Try it
Continue the concert review about the show's second half from its last sentence.

Text shown
☆ ☆ ☆ ☆

The second half begins with the percussive-heavy beat of Samson. And while the Samson might not be the most powerful version, Keith and Jerry add some sensational runs on top of Phil and the drummers mighty beat. A short pause follows before the first notes of Help on the Way sidle forth, and we are off on another trip altogether. Jerry sizzles through Help, sending out two different solos that the crowd answers with an appreciative roar. As the band transitions into Slip, the darkness and depth of the jam is on full display. And just when you think you have been consumed by its hypnotic power, Franklin’s Tower shines forth and you enter another level of ecstasy. Let It Grow follows, almost orchestral in its grandeur and complexity, though the drum solo in its midst, which the band drops into and surges out of, is a bit jarring. A nearly ten-minute Friend Of The Devil puts in a rare late second set spot in this show, and it fits together beautifully. Here, the music is so righteous and pure, especially the lengthy jam in the latter half, belying the lyrics. A short Playin’ follows, transitioning into an insane spacey jam that surveys the most distant galaxies before suddenly sidling right into Dancin’ to close out the show with another crowd-pleasing rocker.

☆ ☆ ☆ ☆

(Landmark coordinate records)
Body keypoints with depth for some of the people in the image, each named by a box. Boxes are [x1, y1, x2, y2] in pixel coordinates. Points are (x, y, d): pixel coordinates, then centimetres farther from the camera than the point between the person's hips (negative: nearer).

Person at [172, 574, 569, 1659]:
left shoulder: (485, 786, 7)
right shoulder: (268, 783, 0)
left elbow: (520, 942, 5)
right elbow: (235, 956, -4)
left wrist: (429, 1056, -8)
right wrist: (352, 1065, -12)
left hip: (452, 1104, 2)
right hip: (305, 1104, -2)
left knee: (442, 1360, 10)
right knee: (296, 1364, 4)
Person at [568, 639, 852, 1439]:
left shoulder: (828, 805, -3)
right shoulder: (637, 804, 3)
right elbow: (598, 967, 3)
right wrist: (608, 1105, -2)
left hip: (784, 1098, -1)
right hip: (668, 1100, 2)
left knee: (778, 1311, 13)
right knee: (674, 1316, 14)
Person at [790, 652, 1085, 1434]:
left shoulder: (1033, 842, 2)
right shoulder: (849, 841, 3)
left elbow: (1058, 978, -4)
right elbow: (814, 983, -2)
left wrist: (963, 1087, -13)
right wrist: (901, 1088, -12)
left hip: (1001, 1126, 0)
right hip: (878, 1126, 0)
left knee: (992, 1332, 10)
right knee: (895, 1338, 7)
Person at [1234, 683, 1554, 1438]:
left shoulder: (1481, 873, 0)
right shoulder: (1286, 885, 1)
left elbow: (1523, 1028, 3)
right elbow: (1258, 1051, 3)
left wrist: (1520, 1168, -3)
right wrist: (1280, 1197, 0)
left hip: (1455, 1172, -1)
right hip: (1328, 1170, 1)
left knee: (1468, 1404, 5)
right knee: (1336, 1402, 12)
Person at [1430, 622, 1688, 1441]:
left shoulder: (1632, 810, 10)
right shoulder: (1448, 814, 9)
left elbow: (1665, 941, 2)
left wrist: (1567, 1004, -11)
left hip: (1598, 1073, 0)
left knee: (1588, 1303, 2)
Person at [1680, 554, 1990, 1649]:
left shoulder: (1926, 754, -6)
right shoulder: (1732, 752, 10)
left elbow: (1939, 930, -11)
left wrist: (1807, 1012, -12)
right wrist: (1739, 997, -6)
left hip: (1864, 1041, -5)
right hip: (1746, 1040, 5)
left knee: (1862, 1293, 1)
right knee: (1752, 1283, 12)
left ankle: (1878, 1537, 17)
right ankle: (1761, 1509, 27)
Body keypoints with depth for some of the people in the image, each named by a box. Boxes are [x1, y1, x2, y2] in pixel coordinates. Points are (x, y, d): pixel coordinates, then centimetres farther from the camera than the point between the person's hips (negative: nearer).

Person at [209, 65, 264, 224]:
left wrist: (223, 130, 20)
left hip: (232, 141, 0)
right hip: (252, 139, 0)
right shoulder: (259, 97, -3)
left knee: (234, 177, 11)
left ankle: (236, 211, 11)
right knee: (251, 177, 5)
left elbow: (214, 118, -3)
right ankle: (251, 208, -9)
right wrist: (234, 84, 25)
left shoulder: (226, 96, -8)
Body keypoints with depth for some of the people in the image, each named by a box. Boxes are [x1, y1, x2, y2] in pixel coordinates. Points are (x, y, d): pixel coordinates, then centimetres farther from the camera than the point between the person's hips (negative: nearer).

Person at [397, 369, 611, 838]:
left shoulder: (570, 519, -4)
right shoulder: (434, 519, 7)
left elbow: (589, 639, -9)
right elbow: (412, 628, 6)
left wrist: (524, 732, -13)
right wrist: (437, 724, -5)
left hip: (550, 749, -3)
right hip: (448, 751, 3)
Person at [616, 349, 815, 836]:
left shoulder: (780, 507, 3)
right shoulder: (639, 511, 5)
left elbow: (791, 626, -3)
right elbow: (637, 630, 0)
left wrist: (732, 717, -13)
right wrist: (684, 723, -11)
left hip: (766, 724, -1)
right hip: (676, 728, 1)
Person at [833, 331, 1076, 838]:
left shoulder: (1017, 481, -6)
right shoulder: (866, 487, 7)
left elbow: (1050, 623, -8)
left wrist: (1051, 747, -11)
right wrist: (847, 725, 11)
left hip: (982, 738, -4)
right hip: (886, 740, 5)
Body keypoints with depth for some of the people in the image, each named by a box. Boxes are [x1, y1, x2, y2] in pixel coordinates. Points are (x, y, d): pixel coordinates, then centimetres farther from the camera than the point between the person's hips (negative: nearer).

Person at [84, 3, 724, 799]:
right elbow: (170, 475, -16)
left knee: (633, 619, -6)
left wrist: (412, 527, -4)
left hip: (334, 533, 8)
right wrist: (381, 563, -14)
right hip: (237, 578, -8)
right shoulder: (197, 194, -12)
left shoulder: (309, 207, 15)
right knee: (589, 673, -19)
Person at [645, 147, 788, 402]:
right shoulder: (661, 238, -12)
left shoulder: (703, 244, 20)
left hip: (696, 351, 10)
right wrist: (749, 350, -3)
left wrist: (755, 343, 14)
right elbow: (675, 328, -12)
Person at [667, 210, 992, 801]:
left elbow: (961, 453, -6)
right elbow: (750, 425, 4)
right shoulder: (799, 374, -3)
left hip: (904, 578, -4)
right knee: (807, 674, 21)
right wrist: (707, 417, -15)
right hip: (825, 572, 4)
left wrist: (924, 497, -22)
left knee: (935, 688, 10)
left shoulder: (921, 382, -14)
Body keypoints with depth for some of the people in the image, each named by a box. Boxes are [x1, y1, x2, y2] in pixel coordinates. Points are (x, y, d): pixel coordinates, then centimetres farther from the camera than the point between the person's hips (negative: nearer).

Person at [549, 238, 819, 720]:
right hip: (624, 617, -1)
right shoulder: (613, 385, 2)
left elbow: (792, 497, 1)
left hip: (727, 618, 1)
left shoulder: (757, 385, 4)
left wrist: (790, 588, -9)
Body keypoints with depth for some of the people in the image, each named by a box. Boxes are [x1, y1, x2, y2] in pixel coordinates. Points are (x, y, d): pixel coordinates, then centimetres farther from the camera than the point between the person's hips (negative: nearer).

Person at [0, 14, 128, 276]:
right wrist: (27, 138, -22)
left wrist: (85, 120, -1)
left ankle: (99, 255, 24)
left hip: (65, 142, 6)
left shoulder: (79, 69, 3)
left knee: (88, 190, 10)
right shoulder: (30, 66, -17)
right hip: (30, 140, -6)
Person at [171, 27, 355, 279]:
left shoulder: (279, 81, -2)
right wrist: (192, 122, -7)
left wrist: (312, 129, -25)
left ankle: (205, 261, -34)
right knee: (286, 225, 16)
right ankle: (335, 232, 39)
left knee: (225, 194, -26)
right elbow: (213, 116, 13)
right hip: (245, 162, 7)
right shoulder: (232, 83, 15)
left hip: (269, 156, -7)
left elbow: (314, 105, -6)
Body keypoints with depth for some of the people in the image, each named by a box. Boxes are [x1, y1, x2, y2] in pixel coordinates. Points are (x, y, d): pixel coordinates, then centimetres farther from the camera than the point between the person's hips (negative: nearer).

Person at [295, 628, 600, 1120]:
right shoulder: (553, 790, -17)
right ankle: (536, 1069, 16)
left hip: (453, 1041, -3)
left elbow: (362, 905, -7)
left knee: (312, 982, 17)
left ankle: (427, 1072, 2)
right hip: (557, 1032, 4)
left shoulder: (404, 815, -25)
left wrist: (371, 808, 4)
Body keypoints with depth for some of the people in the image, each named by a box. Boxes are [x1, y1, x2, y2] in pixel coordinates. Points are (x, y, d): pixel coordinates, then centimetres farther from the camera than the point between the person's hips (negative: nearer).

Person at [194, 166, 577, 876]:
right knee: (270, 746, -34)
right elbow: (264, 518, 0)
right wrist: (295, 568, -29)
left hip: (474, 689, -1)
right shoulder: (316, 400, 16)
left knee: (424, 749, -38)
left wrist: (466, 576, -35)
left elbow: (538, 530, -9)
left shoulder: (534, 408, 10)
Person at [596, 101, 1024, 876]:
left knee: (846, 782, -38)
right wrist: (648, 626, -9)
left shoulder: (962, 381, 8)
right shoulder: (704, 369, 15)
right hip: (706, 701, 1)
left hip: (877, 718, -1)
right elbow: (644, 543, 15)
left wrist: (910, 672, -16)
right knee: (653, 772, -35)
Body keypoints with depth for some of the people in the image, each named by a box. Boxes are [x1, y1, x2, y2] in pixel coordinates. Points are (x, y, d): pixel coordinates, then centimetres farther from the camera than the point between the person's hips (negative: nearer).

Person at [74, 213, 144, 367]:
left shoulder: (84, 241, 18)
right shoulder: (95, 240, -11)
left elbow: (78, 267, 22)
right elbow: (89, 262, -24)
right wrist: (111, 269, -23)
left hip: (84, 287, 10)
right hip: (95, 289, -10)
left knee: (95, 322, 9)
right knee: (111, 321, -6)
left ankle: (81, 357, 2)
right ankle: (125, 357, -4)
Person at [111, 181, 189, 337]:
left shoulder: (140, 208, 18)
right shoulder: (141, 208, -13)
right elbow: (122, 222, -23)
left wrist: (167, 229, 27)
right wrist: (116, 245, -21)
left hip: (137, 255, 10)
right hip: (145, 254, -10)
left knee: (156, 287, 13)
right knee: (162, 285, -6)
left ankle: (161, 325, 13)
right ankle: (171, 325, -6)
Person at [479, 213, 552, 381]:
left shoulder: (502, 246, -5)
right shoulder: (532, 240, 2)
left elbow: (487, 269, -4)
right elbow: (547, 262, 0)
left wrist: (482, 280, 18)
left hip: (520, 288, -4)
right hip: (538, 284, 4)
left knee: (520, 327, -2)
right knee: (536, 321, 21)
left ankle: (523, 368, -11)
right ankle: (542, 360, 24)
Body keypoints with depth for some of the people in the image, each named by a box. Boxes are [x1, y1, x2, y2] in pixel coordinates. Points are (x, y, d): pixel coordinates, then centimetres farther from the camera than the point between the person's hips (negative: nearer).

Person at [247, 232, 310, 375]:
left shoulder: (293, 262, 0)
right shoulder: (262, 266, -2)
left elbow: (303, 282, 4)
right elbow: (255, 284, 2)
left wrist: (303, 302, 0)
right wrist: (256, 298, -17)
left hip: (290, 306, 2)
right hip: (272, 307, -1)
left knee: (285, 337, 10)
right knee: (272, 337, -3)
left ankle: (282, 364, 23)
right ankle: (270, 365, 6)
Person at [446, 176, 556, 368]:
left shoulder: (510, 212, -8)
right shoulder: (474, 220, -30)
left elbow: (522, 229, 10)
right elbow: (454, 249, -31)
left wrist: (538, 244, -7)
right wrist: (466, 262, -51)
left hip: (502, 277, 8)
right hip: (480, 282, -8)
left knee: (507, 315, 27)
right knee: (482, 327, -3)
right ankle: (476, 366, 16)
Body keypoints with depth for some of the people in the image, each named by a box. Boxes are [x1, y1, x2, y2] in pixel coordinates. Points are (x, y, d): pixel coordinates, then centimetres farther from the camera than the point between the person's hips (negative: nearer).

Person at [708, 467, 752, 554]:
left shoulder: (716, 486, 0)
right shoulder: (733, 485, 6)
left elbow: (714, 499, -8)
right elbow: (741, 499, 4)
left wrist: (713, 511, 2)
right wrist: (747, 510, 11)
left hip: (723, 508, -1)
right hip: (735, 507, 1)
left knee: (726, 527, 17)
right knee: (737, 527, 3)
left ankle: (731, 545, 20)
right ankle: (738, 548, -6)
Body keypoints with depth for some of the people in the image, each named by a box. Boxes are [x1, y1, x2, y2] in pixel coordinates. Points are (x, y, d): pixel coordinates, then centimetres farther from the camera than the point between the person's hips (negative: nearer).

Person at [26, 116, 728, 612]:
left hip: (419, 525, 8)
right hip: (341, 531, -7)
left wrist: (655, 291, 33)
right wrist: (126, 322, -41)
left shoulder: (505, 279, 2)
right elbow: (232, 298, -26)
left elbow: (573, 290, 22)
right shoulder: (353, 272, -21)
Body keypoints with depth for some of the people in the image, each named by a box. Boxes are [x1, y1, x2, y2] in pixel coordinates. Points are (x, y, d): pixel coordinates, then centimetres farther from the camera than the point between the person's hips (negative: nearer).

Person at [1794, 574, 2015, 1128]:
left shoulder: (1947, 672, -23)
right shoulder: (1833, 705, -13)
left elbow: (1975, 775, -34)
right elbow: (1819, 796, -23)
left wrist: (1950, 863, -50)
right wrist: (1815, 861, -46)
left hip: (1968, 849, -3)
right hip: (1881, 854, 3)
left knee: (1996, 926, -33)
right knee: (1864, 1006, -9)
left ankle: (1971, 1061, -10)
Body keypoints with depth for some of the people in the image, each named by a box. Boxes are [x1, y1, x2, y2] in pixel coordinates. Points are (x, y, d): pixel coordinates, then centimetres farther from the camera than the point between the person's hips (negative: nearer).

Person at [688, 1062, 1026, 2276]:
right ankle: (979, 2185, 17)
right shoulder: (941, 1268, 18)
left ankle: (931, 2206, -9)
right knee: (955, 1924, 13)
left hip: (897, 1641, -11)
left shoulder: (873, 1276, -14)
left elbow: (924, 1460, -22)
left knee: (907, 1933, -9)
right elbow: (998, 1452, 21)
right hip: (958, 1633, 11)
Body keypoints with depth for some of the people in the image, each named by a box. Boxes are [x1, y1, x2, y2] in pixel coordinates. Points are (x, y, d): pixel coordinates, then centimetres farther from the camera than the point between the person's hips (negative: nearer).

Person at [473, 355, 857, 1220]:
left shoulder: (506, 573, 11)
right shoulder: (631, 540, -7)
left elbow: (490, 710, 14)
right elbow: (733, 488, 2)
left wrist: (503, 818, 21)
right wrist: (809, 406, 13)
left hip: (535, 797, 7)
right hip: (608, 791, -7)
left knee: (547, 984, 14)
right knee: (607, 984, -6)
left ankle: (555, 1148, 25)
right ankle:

☆ ☆ ☆ ☆

Output of the task
Just four shows into their return from hiatus, the band is returning to form and then some. The sound is mellower, more pared down than '74, which makes sense. But they also seem like they are actively trying - not always successfully - to hone the music, polishing what was already the rarest of gems. And as they searched for that more refined, even sophisticated, sound throughout the year, the music could be uneven or oddly experimentive, like the drum solo in the midst of Let It Grow on this day. But the playing was always stellar.